Amsterdam: Prostitutes, marijuana, and really beautiful canals
I'm hesitant to write that I should have studied abroad in Amsterdam. Almost a year ago, when I was deciding on where to study abroad, I had narrowed my options down to Amsterdam and London, and eventually chose London. Amsterdam was so nice that, for a second or two, I though I might have picked the wrong city. I arrived after midnight after a three-hour ride in on the train from Brussels. The city was still filled with energy, and I got a milkshake from Febo, a fast food place that sells hamburgers from vending machines.

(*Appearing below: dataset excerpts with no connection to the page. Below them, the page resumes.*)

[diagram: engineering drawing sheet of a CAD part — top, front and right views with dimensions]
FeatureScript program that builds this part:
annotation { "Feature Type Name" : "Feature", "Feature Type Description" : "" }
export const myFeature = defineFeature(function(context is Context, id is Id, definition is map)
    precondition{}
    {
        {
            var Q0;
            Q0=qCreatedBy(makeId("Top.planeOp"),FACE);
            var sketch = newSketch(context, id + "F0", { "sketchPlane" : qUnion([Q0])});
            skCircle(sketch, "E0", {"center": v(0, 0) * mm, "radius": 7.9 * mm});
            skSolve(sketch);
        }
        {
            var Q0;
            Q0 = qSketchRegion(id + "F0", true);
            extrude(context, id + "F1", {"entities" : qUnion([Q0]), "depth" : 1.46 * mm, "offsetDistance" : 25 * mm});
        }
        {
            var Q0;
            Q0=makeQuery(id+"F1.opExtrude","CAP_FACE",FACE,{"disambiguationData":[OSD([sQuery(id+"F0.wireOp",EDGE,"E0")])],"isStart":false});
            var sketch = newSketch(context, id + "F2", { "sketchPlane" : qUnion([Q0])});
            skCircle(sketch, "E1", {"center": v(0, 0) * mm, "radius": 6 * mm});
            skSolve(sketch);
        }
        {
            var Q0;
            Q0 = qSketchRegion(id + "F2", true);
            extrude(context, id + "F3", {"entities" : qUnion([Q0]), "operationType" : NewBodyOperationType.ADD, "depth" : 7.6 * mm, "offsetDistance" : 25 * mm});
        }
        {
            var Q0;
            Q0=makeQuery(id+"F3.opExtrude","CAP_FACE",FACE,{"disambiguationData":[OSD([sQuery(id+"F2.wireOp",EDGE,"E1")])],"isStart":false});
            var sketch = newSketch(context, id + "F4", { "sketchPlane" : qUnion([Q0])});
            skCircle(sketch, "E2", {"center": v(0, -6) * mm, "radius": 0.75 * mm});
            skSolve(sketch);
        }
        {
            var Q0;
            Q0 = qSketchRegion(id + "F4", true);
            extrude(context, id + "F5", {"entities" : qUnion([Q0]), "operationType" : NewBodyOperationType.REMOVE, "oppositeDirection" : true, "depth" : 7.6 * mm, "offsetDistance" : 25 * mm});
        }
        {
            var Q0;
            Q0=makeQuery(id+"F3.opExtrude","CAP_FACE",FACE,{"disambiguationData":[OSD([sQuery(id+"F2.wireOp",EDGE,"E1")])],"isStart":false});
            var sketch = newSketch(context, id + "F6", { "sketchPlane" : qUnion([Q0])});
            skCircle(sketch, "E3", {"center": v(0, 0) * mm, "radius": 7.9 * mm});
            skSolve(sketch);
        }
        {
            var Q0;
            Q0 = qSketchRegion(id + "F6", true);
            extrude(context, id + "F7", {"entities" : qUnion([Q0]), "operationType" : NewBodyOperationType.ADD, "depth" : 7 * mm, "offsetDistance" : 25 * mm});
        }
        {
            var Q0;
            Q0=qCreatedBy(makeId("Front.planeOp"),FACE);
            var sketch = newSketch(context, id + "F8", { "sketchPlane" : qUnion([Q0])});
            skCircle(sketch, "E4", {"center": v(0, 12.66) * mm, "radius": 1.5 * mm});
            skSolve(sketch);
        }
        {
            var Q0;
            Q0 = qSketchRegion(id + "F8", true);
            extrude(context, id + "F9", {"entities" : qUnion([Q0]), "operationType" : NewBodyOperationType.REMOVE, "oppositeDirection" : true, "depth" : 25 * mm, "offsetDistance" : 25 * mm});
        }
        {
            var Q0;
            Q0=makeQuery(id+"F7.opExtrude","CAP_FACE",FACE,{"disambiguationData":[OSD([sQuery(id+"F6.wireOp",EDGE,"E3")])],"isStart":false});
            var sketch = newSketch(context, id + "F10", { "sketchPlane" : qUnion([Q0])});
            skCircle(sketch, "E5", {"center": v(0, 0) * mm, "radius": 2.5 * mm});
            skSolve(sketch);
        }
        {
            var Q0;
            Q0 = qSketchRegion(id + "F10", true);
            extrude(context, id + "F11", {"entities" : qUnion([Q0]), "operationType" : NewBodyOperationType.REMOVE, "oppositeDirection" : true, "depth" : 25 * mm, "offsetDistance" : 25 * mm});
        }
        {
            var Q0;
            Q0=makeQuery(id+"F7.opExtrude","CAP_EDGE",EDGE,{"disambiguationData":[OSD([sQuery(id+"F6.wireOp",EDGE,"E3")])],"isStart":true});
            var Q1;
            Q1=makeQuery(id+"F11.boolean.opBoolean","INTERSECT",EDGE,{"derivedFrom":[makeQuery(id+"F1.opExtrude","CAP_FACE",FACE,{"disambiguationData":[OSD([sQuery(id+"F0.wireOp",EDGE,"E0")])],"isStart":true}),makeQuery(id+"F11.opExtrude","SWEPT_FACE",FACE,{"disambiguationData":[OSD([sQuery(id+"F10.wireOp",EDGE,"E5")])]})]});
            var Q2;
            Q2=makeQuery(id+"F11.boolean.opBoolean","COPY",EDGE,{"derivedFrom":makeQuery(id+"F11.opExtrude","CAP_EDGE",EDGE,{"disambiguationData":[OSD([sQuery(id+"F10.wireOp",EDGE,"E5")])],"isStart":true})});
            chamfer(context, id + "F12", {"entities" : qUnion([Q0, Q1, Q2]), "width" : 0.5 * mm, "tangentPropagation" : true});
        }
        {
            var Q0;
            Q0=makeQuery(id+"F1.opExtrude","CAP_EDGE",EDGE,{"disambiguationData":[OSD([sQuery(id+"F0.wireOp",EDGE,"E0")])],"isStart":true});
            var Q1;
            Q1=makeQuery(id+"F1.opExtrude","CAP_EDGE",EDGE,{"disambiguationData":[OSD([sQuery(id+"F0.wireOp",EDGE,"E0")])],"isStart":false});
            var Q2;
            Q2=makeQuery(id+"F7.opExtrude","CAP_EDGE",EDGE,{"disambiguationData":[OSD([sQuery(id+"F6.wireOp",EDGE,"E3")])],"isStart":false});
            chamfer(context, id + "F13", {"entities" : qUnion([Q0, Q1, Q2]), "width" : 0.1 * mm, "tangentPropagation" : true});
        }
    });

Amsterdam's canals were really pretty.
Amsterdam looks way better during the day, though. The trees that lined the canals all had yellow leaves, since it's the end of October. All the buildings are pretty. Houseboats are parked alongside the canals. My friends and I rented bikes and pedaled slowly along the canals. It was more leisurely than the London and New York biking I've done, since Amsterdam moves at a more casual pace. The museums all had huge lines stretching out of them, but we found enough to do without seeing Anne Frank's house and waiting line. We ate pancakes for lunch, which the Dutch put meat or cheese or vegetables in and eat as a meal. I quickly realized that there is much more to Amsterdam than the vices it's famous for, and it's really a nice place even for people like myself who don't like to indulge in the drugs they sell at the Magic Mushroom Gallery, although 'free samples' signs next to lines of mind-altering powders for snorting are certainly not an everyday sight. And this is all just normal for the people of Amsterdam, who, it seemed, rarely indulged in drugs or prostitutes.
The place where we got pancakes for lunch
The red light district at night is definitely something unique. Sure, there are other red light districts in Europe, in places like Brussels and Frankfurt, but none get as much hype as the one in Amsterdam. Groups of rowdier American 20-something males cheered on a friend who had dared to step inside one of the blacklight-illuminated doors and paid for a session with one of Amsterdam's famed prostitutes. Smoke poured from the coffee shops, which are more famous for serving up marijuana than serving coffee. The area was filled with other tourists, but it was a slice of Amsterdam's liberal, honest culture.
The houses all looked like this!
The language barrier in Amsterdam was smaller than the language barrier in London. When one of the students in the SHINE classroom asks me to use the 'loo,' it sometimes takes me a minute to translate the phrase from Cockney to American. In Amsterdam, every single person I encountered spoke English, and the accent was easier to understand. The Dutch were very friendly, and I did not feel like I was being treated like a tourist, as I did in Italy and Spain.

When it was time to go to the train station, which had the most bikes I'd ever seen parked in front of it (one guidebook estimated that there are about 7,000 bikes parked there on most days), I almost didn't want to head back to London. The train back was the only time I saw the Dutch countryside during the day. It really is filled with tulip fields and windmills, but the tulips aren't in bloom on Halloween. Amsterdam is one of the more interesting places I've been. It's famous for its hedonism like Las Vegas, but it has the charm of San Francisco and the anything-goes attitude of New York. Beautiful, lively, and edgy, Amsterdam is like no other place on earth.